◆ **Prompt**
Let the answer be the lines from the one with "vfov_deg: 15.6" to the end of the entries, copied exactly with both boundary lines kept.

Camera calibration parameters:
§ §

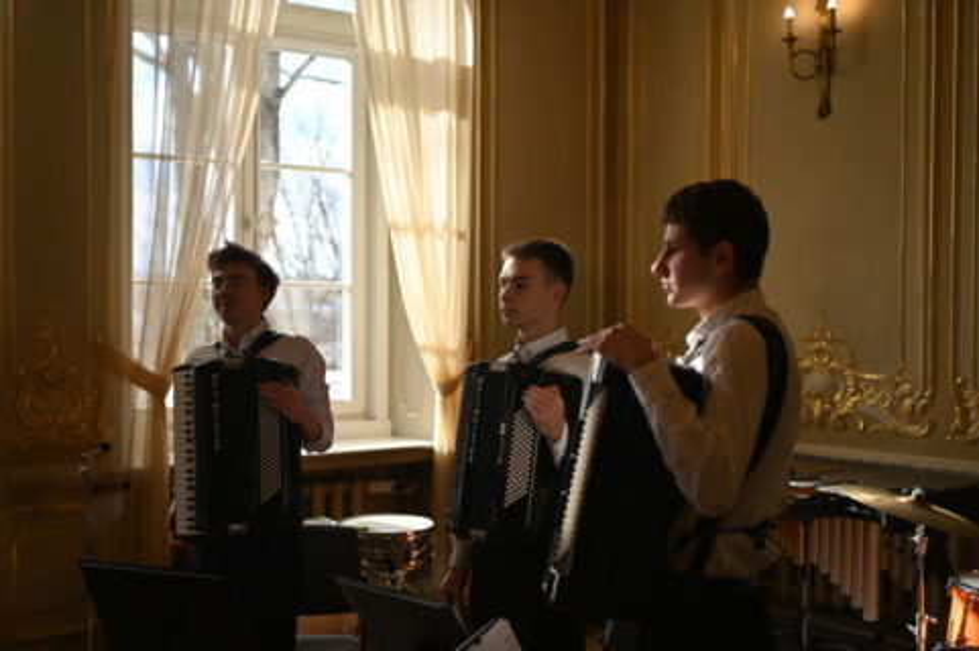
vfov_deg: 27.0
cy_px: 326
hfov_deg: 39.6
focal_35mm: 50
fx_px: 1359
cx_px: 490
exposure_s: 1/1000
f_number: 2.8
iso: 320
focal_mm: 50
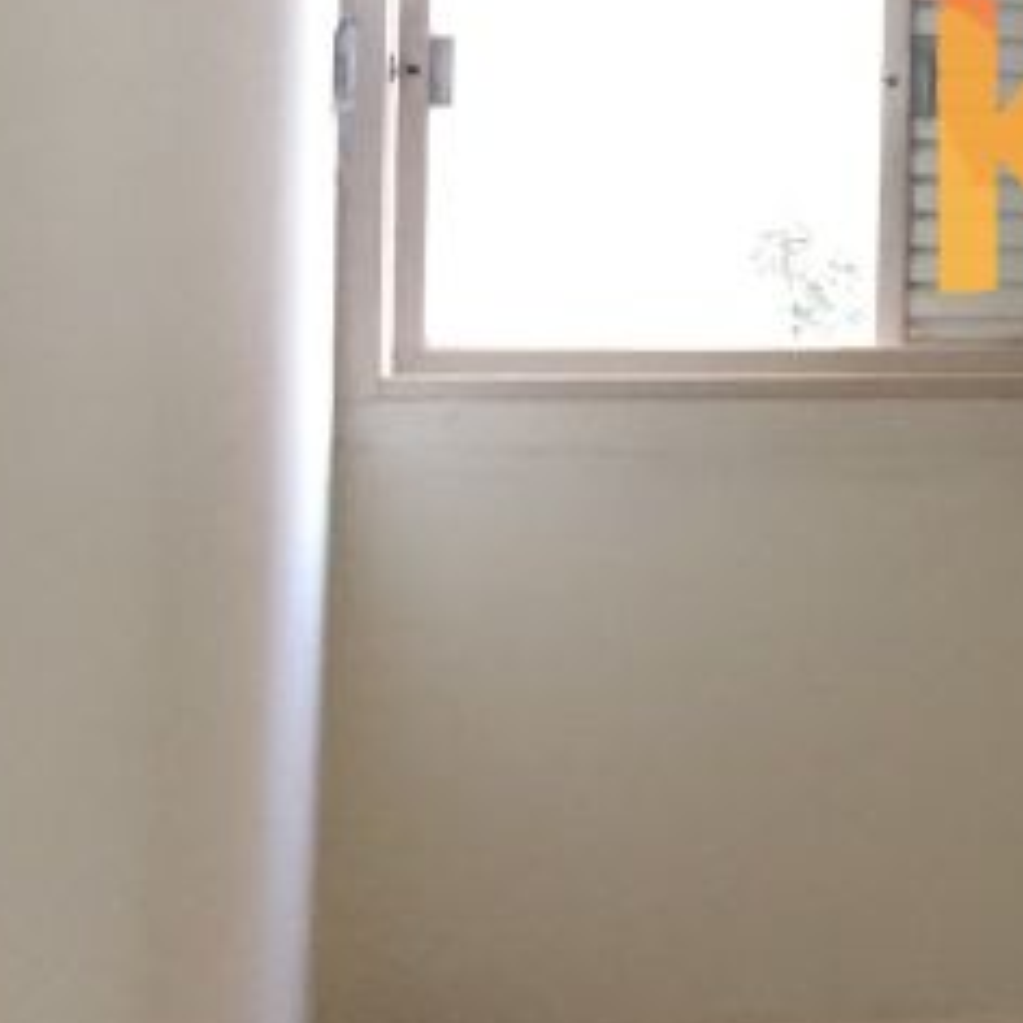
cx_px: 2020
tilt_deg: -0.6
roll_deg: -2.6
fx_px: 3711
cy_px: 221
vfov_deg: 15.6
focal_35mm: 111
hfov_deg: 13.5
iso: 200
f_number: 2.2
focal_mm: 4.15
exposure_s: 1/30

§ §

◆ **Result below**
vfov_deg: 15.6
focal_35mm: 111
hfov_deg: 13.5
iso: 200
f_number: 2.2
focal_mm: 4.15
exposure_s: 1/30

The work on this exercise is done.